From a health economics perspective, HCC surveillance with abdominal ultrasound plus AFP every 6 months in cirrhotic patients is cost-effective by quality-adjusted life year (QALY) analysis in the US healthcare system. The cost per QALY gained falls well within accepted thresholds, making the case for broader surveillance uptake not just clinically but economically compelling. The National Cancer Institute’s liver cancer resources and the AASLD HCC practice guidelines provide current evidence summaries for clinicians and patients.
What to Do If You Are Not in a Surveillance Program
If you have cirrhosis, chronic hepatitis B, or another condition that may place you at elevated HCC risk, and you are not currently in a formal surveillance program, the most important next step is to raise this directly with your physician. Specifically:
- Ask explicitly: “Do I have cirrhosis or significant liver fibrosis? Am I eligible for HCC surveillance?”

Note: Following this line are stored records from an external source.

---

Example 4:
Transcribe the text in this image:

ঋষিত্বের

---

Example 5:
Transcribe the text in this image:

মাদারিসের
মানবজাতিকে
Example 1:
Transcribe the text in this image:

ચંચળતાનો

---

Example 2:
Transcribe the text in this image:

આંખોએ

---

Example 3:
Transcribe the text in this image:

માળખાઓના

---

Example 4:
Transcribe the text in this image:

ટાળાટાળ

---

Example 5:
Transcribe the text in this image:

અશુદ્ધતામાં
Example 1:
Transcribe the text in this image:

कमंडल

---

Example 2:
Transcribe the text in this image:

- Know your hepatitis status: If you have never been tested for hepatitis B or C, request testing. Knowing your HBsAg (hepatitis B surface antigen) status and HCV antibody status is foundational to understanding your HCC risk.
- Request a fibrosis assessment: FibroScan (transient elastography, which measures liver stiffness) or the FIB-4 score (calculated from age, AST, ALT, and platelet count) can estimate whether you have significant fibrosis or cirrhosis without an invasive liver biopsy.
- Enroll and stay enrolled: Once enrolled in a surveillance program, maintain the 6-month schedule. The protection of surveillance depends on its regularity — a missed scan is a window of undetected risk that cannot be recovered retroactively.
The American Liver Foundation provides patient resources on liver disease management, surveillance enrollment, and finding hepatology specialists.
Screening and Symptoms Together
Liver cancer screening and symptom recognition serve complementary but distinct roles. Screening — the twice-yearly ultrasound and AFP test for high-risk patients — is the primary defense: it catches disease before symptoms appear, when cure is most achievable. Symptom awareness is the secondary safety net: for patients who are not enrolled in surveillance, or whose cancer emerges between surveillance intervals, recognizing liver cancer symptoms such as right upper quadrant pain, new jaundice, unexplained weight loss, or worsening ascites can motivate the evaluation that leads to diagnosis. Together, regular surveillance and prompt symptom evaluation form the foundation of an effective liver cancer early detection strategy. If you are at high risk and not yet in a surveillance program, today is the right time to ask your doctor to enroll you.